What to do:
Lines from the records below that contain the word "Dollar" are to be copied out.

Data for review:
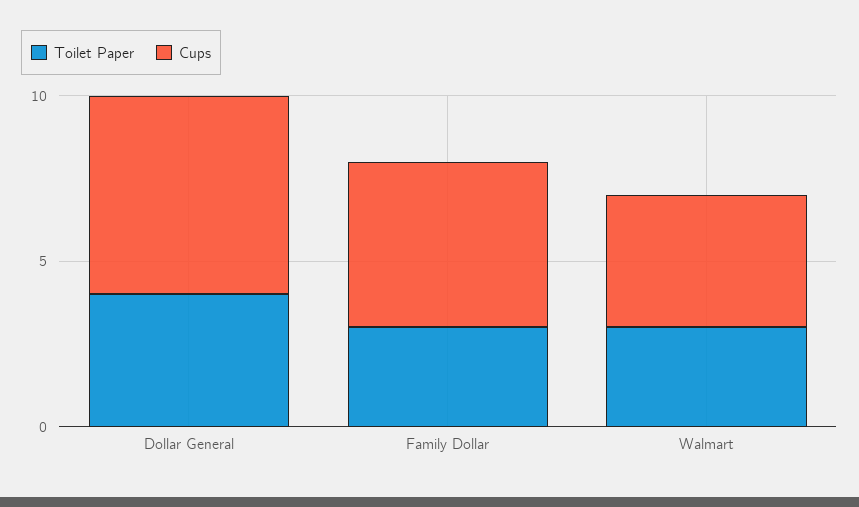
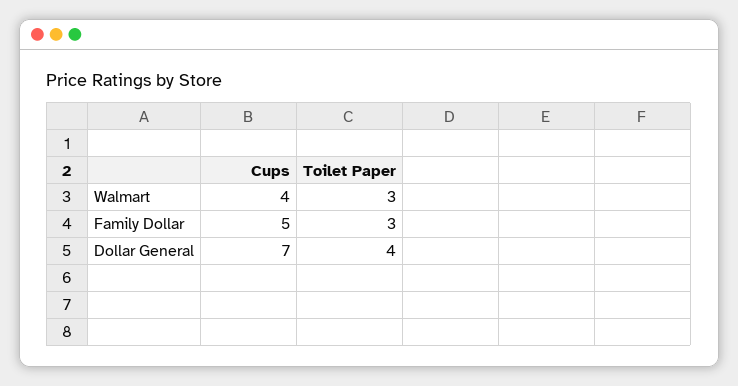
  {
    "Toilet Paper": {
      "Dollar General": 4,
      "Family Dollar": 3,
      "Walmart": 3
    },
    "Cups": {
-     "Dollar General": 6,
+     "Dollar General": 7,
      "Family Dollar": 5,
      "Walmart": 4
    }
  }

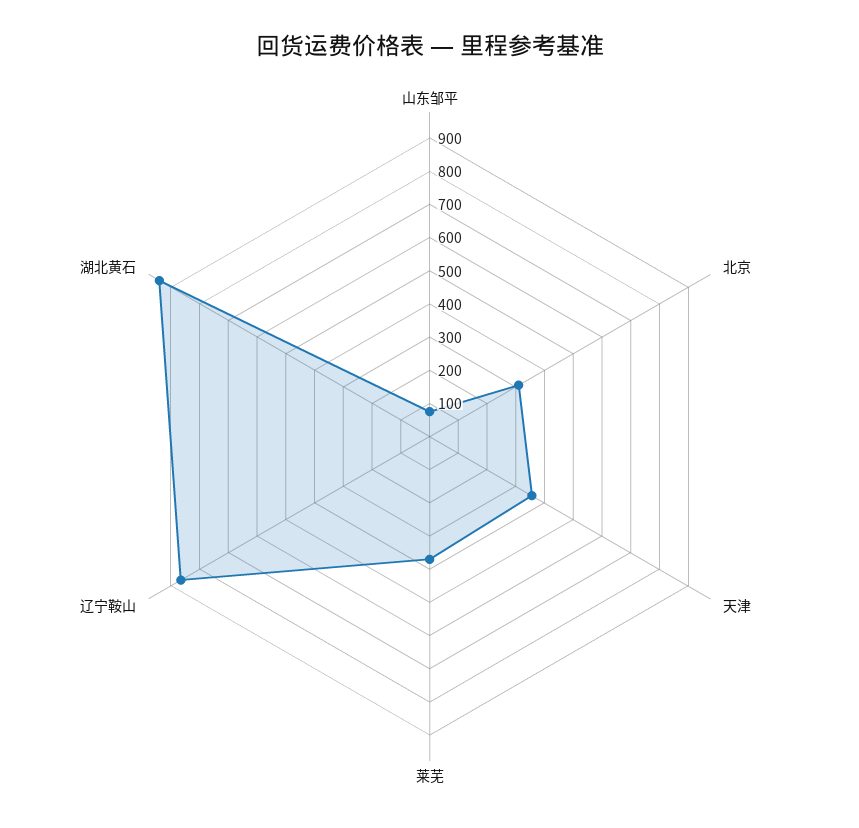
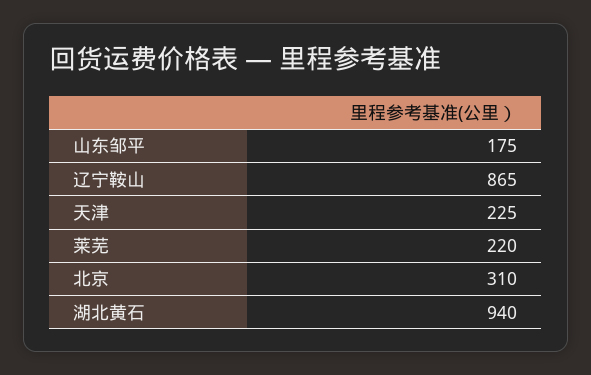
  {
-   "山东邹平": 75,
+   "山东邹平": 175,
    "北京": 310,
-   "天津": 350,
+   "天津": 225,
-   "莱芜": 375,
+   "莱芜": 220,
    "辽宁鞍山": 865,
    "湖北黄石": 940
  }

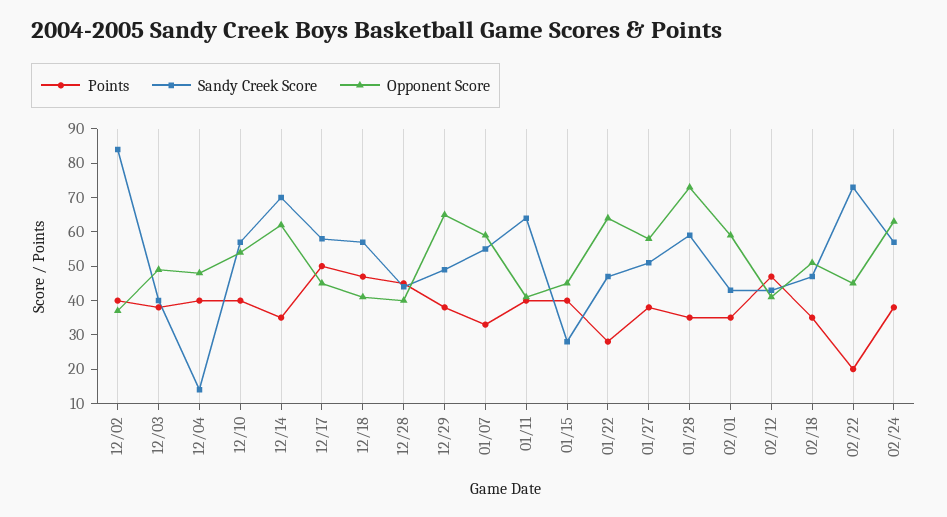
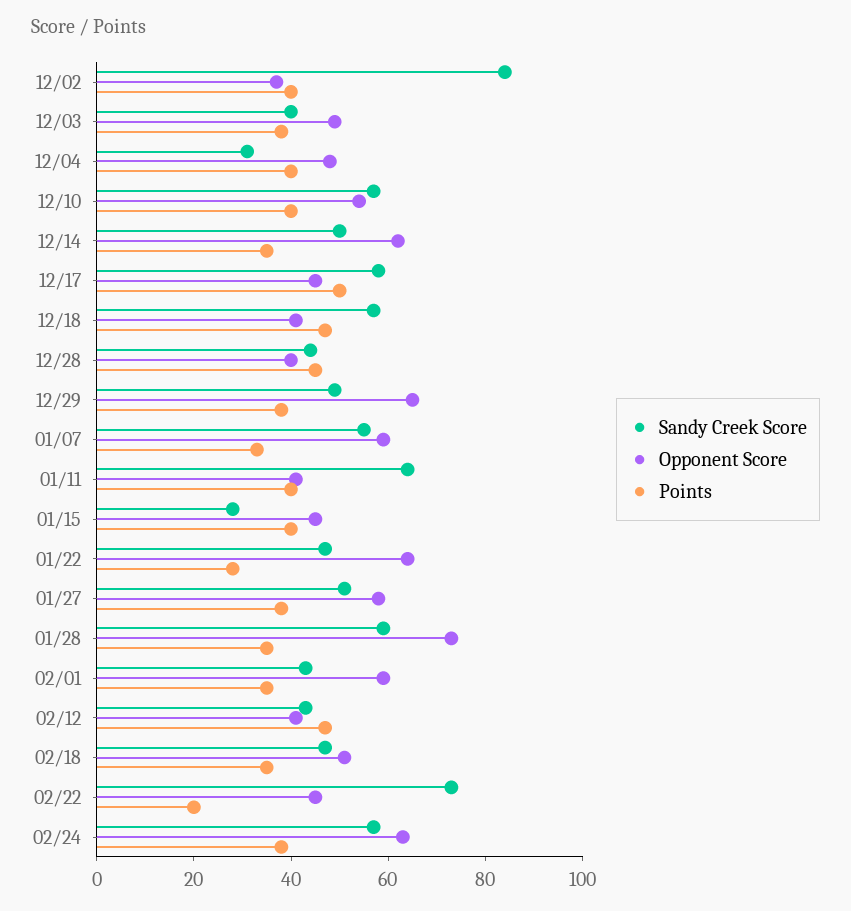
  {
    "Points": {
      "12/02": 40,
      "12/03": 40,
      "12/04": 40,
      "12/10": 40,
      "12/14": 35,
      "12/17": 50,
      "12/18": 45,
      "12/28": 45,
      "12/29": 40,
      "01/07": 35,
      "01/11": 40,
      "01/15": 40,
      "01/22": 30,
      "01/27": 40,
      "01/28": 35,
      "02/01": 35,
      "02/12": 45,
      "02/18": 35,
      "02/22": 20,
      "02/24": 40
    },
    "Sandy Creek Score": {
      "12/02": 85,
      "12/03": 40,
-     "12/04": 15,
+     "12/04": 30,
      "12/10": 55,
-     "12/14": 70,
+     "12/14": 50,
      "12/17": 60,
      "12/18": 55,
      "12/28": 45,
      "12/29": 50,
      "01/07": 55,
      "01/11": 65,
      "01/15": 30,
      "01/22": 45,
      "01/27": 50,
      "01/28": 60,
      "02/01": 45,
      "02/12": 45,
      "02/18": 45,
      "02/22": 75,
      "02/24": 55
    },
    "Opponent Score": {
      "12/02": 35,
      "12/03": 50,
      "12/04": 50,
      "12/10": 55,
      "12/14": 60,
      "12/17": 45,
      "12/18": 40,
      "12/28": 40,
      "12/29": 65,
      "01/07": 60,
      "01/11": 40,
      "01/15": 45,
      "01/22": 65,
      "01/27": 60,
      "01/28": 75,
      "02/01": 60,
      "02/12": 40,
      "02/18": 50,
      "02/22": 45,
      "02/24": 65
    }
  }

Task answer:
      "Dollar General": 4,
      "Family Dollar": 3,
-     "Dollar General": 6,
+     "Dollar General": 7,
      "Family Dollar": 5,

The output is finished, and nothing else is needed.